Une demi-heure plus tard, l’autobus de piste avait ouvert ses portes et les avait transportés au bout – tout au bout – des aires d’embarquement, vers le DC8 de Nation’ Air. Ils avaient pris leurs places, et, plus bas dans la soute, les deux gros sacs partaient aussi. Les hôtesses vérifiaient d’un regard expert le bouclage des ceintures de sécurité. L’avion grondait au ralenti. Puis il y eut un mouvement, d’abord imperceptible, et une résonnance accrue dans l’habitacle. Le tarmac se mit à défiler lentement. Il jeta un œil à sa montre. 10h15. En bout de piste, immobile, l’avion tremblait du bout des ailes.
« Mesdames et messieurs, la compagnie Nation’ Air est heureuse de vous recevoir sur ce DC8 à destination de Montréal. La durée de notre vol sera de sept heures et trente minutes. Un service d’apéritif vous sera proposé au cours du voyage, ainsi qu’un repas chaud accompagné de boissons. Enfin, avant notre arrivée à l’aéroport de Mirabel, une collation vous sera offerte. Le Commandant Martin Deschanel et tous les membres de l’équipage vous souhaitent un agréable voyage ». Les réacteurs donnèrent toute leur puissance au décollage. Ça y était, ils étaient partis. Elle se disait que Mirabel était sûrement un aéroport qui devait ressembler à un verger, à un très grand jardin.

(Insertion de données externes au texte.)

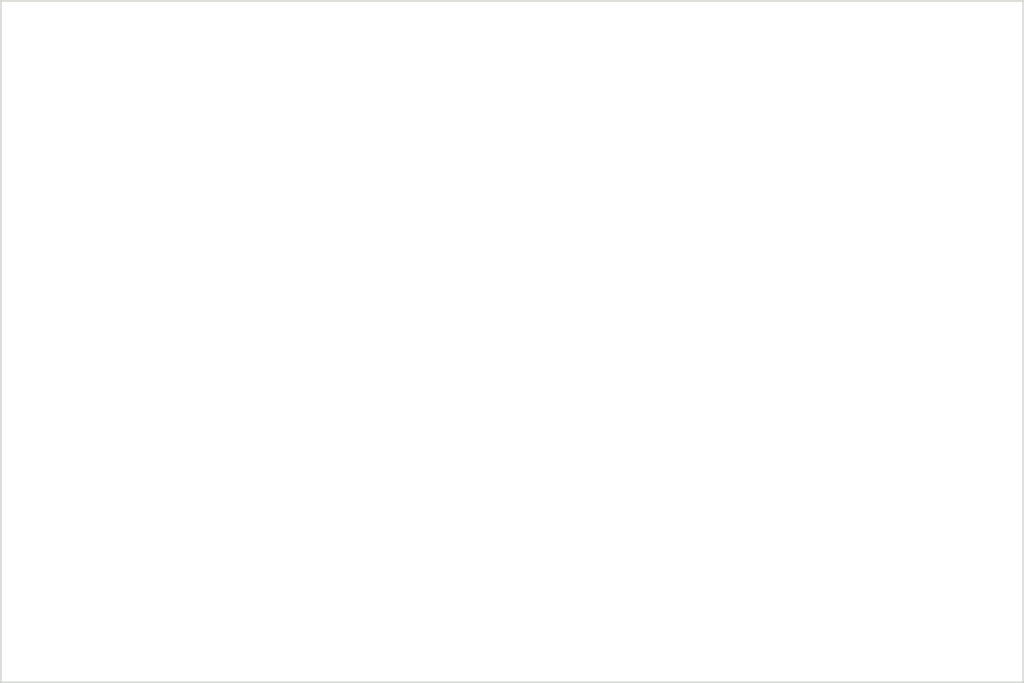
<source format=kicad_pcb>
(kicad_pcb (version 20210824) (generator pcbnew)

  (general
    (thickness 1.6)
  )

  (paper "A4")
  (layers
    (0 "F.Cu" signal)
    (31 "B.Cu" signal)
    (32 "B.Adhes" user "B.Adhesive")
    (33 "F.Adhes" user "F.Adhesive")
    (34 "B.Paste" user)
    (35 "F.Paste" user)
    (36 "B.SilkS" user "B.Silkscreen")
    (37 "F.SilkS" user "F.Silkscreen")
    (38 "B.Mask" user)
    (39 "F.Mask" user)
    (40 "Dwgs.User" user "User.Drawings")
    (41 "Cmts.User" user "User.Comments")
    (42 "Eco1.User" user "User.Eco1")
    (43 "Eco2.User" user "User.Eco2")
    (44 "Edge.Cuts" user)
    (45 "Margin" user)
    (46 "B.CrtYd" user "B.Courtyard")
    (47 "F.CrtYd" user "F.Courtyard")
    (48 "B.Fab" user)
    (49 "F.Fab" user)
  )

  (setup
    (pad_to_mask_clearance 0.05)
    (pcbplotparams
      (layerselection 0x00010fc_ffffffff)
      (disableapertmacros false)
      (usegerberextensions false)
      (usegerberattributes true)
      (usegerberadvancedattributes true)
      (creategerberjobfile true)
      (svguseinch false)
      (svgprecision 6)
      (excludeedgelayer true)
      (plotframeref false)
      (viasonmask false)
      (mode 1)
      (useauxorigin false)
      (hpglpennumber 1)
      (hpglpenspeed 20)
      (hpglpendiameter 15.000000)
      (dxfpolygonmode true)
      (dxfimperialunits true)
      (dxfusepcbnewfont true)
      (psnegative false)
      (psa4output false)
      (plotreference true)
      (plotvalue true)
      (plotinvisibletext false)
      (sketchpadsonfab false)
      (subtractmaskfromsilk false)
      (outputformat 1)
      (mirror false)
      (drillshape 1)
      (scaleselection 1)
      (outputdirectory "")
    )
  )

  (net 0 "")

  (gr_line (start 90 170) (end 60 170) (layer "Edge.Cuts") (width 0.05) (tstamp 00000000-0000-0000-0000-00005efc72ca))
  (gr_line (start 60 150) (end 90 150) (layer "Edge.Cuts") (width 0.05) (tstamp 0b97dca5-b04b-4e0a-82de-e47eb56d7e05))
  (gr_line (start 60 170) (end 60 150) (layer "Edge.Cuts") (width 0.05) (tstamp 43100096-7189-4ee1-91d4-71e1057d4593))
  (gr_line (start 90 150) (end 90 170) (layer "Edge.Cuts") (width 0.05) (tstamp db531874-8794-4be2-bb7e-2f53c2575ed1))

)

</source>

Il n’avait pas résisté à prendre la place près du hublot, c’était égoïste et il avait un peu honte. Il aurait dû lui laisser à elle cette vue ovale pour découvrir la terre, à travers le plexiglas rayé. Mais c’avait été plus fort que lui. Il la serrait tout contre lui, se contorsionnant pour qu’elle puisse regarder à l’extérieur. Et elle, elle se hissait sur le siège, tendant le cou, écarquillant les cils, pour voir ce qu’il lui disait de voir. Il était tout heureux de faire semblant de lui apprendre des choses. Un gamin. L’avion était maintenant haut dans le ciel et elle ferma les yeux, la joue reposant contre son épaule à lui. Elle avait un peu peur, toute cette ivresse de liberté et d’amour, tous ces changements soudains… Le commandant de bord chuintait en canadien dans le micro – des histoires d’altitude, de parcours, de survol et de météo. Tout ça pour eux. Hélices au pays des merveilles. Ils étaient blottis au fond de l’appareil, sérieux comme des papes dans leur bonheur, et leurs doigts s’enlaçaient sur l’accoudoir entre les deux sièges.